The activists, on the other hand, say they have no ties to Hamas and are trying to attract attention to the suffering of Gaza's 1.5 million people. Constraints on the flow of goods into Gaza by Israel, they say, contributes to the poverty and aid dependency of the strip. Israel says there's no humanitarian crisis in Gaza at all.

In a TV interview this week the spokesman for the United Nation's Relief and Works Agency (UNRWA), Chris Gunness, described the need in Gaza as desperate when asked if he thought the flotilla is a "provocation." UNRWA is the major aid agency for Gaza.

"If there were no humanitarian crisis, if there weren't a crisis in almost every aspect of life in Gaza there would be no need for the flotilla. If there were no blockade, there'd be no need for the flotilla. 95 percent of all water in Gaza is undrinkable, 40 percent of all disease is water-borne... 45.2 percent of the labor force is unemployed, 80 percent aid dependency, a tripling of the abject poor since the start of the blockade," Mr. Gunness said. "Let's get rid of this blockade and there would be no need for a flotilla."
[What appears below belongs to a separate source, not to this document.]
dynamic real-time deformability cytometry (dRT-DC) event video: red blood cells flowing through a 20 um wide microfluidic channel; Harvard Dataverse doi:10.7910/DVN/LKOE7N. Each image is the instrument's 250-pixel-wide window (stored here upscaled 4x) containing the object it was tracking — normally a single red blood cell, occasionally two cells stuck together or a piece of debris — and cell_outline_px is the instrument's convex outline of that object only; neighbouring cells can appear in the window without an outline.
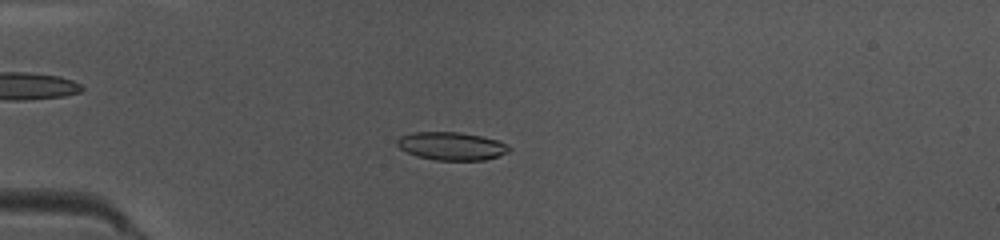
{"species": "common noctule bat (a hibernating species)", "species_latin": "Nyctalus noctula", "temperature_condition": "warm", "stored_images_in_passage": 40, "camera_frame_rate_fps": 3000, "um_per_image_px": 0.085, "animal": {"sex": "female", "body_mass_g": 10.0, "forearm_length_mm": 53.1}, "frame": {"image": 1, "passage_image": 4, "time_ms": 1.0, "image_size_px": [1000, 240], "cell_outline_px": [[512, 148], [508, 152], [484, 160], [436, 160], [416, 156], [400, 148], [396, 144], [396, 140], [400, 136], [412, 132], [460, 132], [500, 140]], "centroid_in_image_um": [38.37, 12.41], "position_along_channel_um": 46.6, "area_um2": 18.32}}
The United States government has sided strongly with Israel, with both governments saying they won't stand in the way of humanitarian aid getting to Gaza and that therefore, the flotilla is unnecessary. For Instance State Department spokesman Mark Toner called the flotilla a "bad idea" today and said: "I don't think it's a freedom of navigation, freedom of the sea issue. These boats are trying to make a political statement. If they want to get assistance to Gaza there are ways to do it," Toner said at a news conference in Washington.

But the flotilla's organizers say that misses the point, that it precisely is a freedom of navigation issue, that the Gazan economy has collapsed due to the blockade, and that freedom of movement for goods and people needs to be restored.

For now, this year's effort is looking likely to peter out. A few ships are originating in countries other than Greece, and may still make the trip. But a repeat of last year, when the deaths and attendant attention led to a relaxing of Israeli import restrictions into Gaza (the shortage of building materials has since eased considerably) now looks highly unlikely.